An other example is for big customers, we might want to do the inverse. E.g.: Look up the customer, find all routers and interfaces they use and make some fancy graphs. That would be some really nasty template variables today.

Tables

This one seems almost silly…

We generate a table of interfaces that contain the interfacename, calculated bandwidth usage and utilization, and description for the interface. But because influx doesn’t support joins (unless you use Flux, and that’s a different story), we end up with a monstrosity of a query. I am inclined to blame this on Influx, but the end result is the same: We get a table that takes MUCH longer to load than loading actual traffic stats.

Part of the challenge is that an interface isn’t necessarily just an interface. Traffic stats tend to be per physical link, but a logical interface might have multiple physical links and it’s the logical one we’re after.

I’m not sure I see a clear solution to this - we’re probably going to be experimenting with table panels in the near future, but I can imagine being able to post-process data would give us far more options.

Conclusion

I suppose what I really want to see first is the ability to populate “internal” template variables with a script we can provide per dashboard.

My suggestion is we start working on a prototype, but first I’d very much like some thoughts from someone who’s more familiar with the future plans for Grafana. Maybe some big-picture takes. And ideally some communication during the prototyping so it isn’t just us guessing at what would be best for Grafana and praying that after 12 months of work, it would be accepted upstream.

1 Like

Would love to explore an evolution and re-imagining of scripted dashboards. This is on our roadmap for next year.

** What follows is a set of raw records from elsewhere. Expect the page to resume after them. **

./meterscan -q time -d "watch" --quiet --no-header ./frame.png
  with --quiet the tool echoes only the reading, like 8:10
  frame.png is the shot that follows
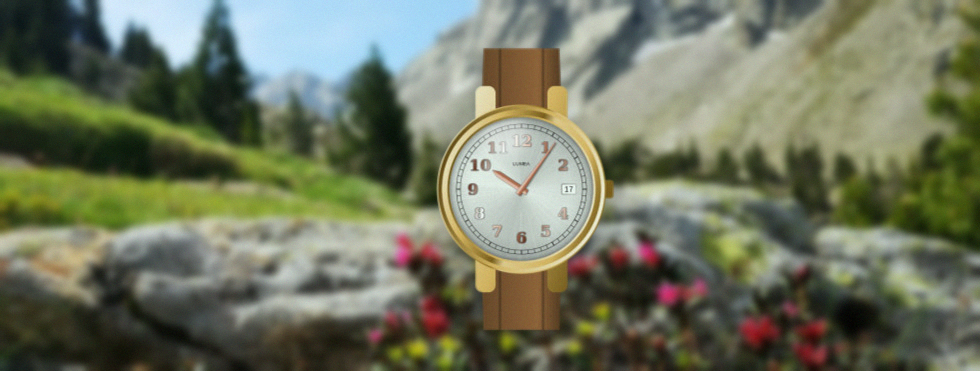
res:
10:06
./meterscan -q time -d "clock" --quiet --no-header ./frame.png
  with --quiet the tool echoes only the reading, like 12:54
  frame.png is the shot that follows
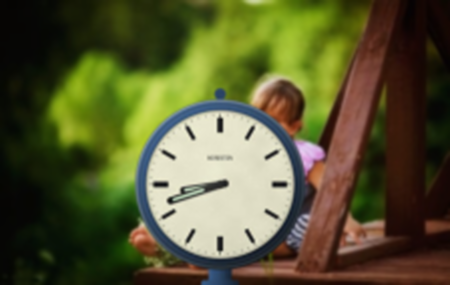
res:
8:42
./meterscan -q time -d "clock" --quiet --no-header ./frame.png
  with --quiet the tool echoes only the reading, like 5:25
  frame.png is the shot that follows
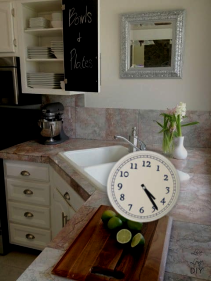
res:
4:24
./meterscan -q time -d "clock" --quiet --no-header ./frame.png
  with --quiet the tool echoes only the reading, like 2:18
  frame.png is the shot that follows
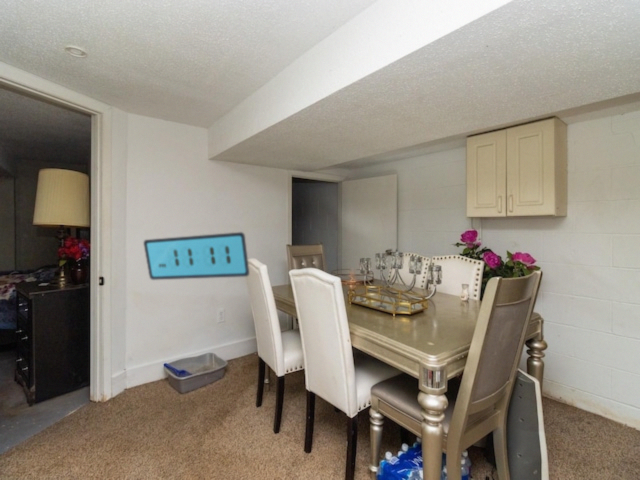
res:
11:11
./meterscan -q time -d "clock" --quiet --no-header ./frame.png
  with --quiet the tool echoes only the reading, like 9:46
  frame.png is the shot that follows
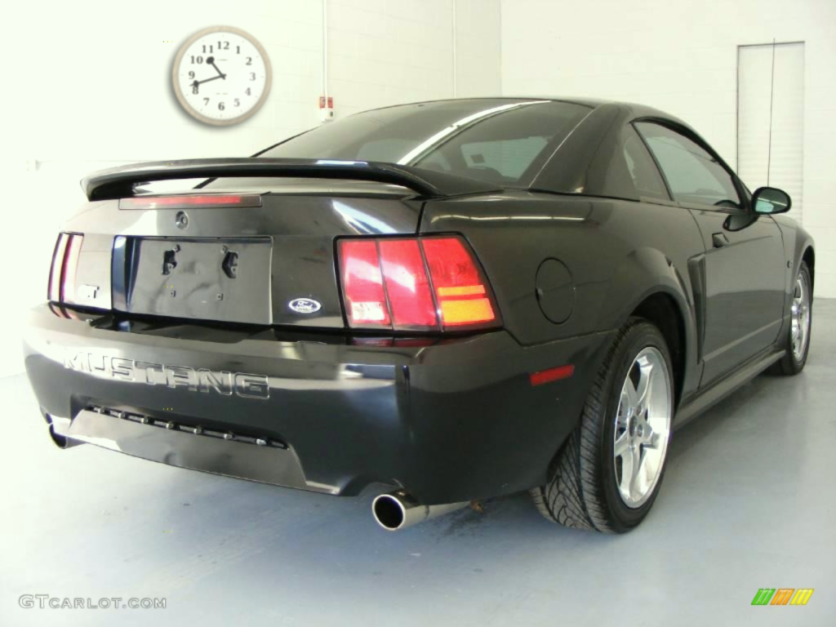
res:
10:42
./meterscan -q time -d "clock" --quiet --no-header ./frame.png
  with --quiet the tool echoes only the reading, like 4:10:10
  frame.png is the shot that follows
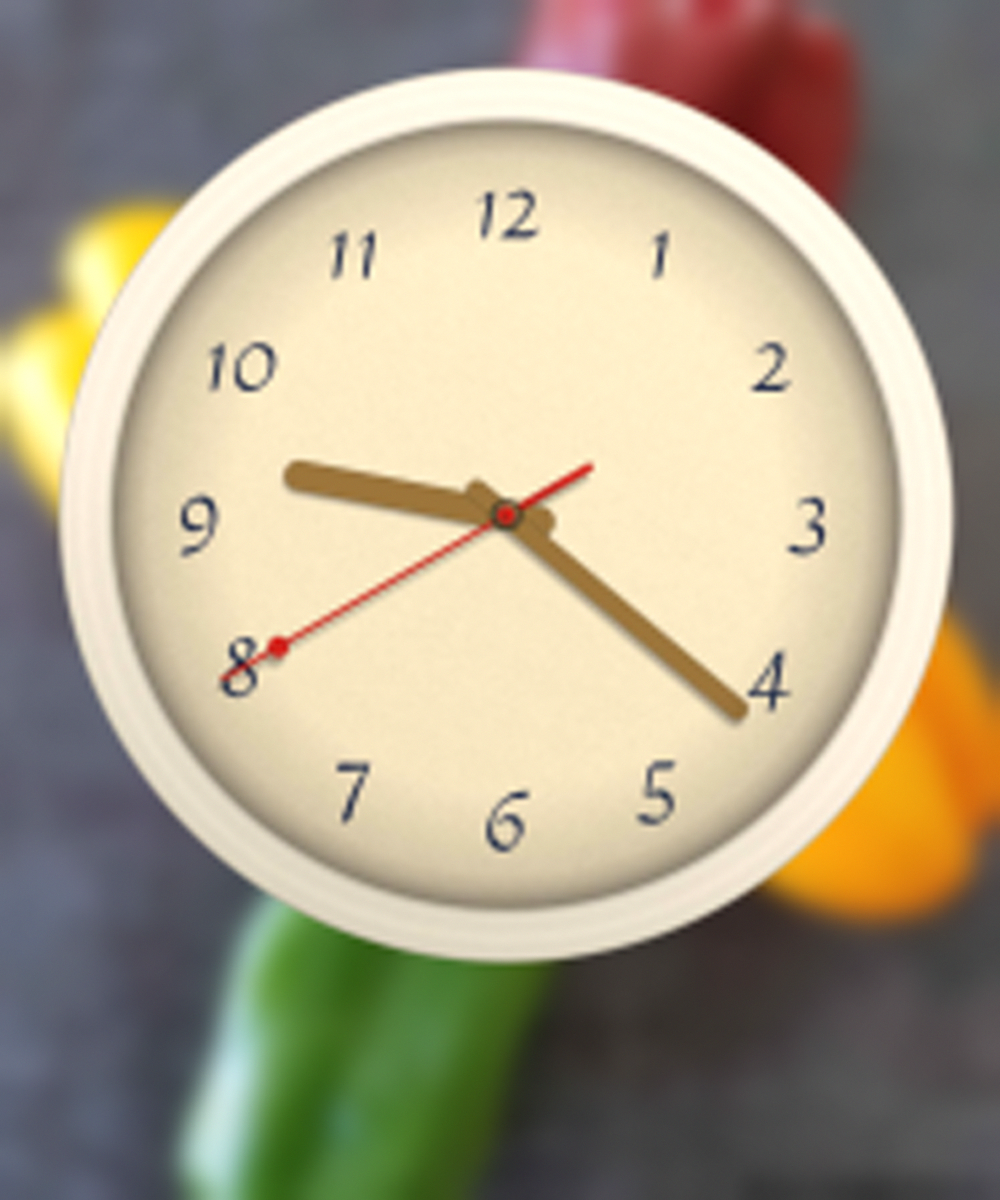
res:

I realize this is not a good timeline for you so let’s see what we can do short term.

The problem with retention periods is a big problem for InfluxDB as it does not have a transparent way to query different rollups / retentions. Not sure it’s a Grafna problem or something that can be fixed in Influx primarily.

Great to hear from you and thanks for the reply. What are you initial thought around our “script hooks” proposal in this topic?

Also, where do we go from here? What would be the best way for us to discuss and collaborate going forward?

I have posted the same question to the “Grafana developers” mail group with some code examples and a screenshot. I hope we can continue this conversation either here or through the mail group. If this is the best place for it I will post the code examples and screenshots here as well.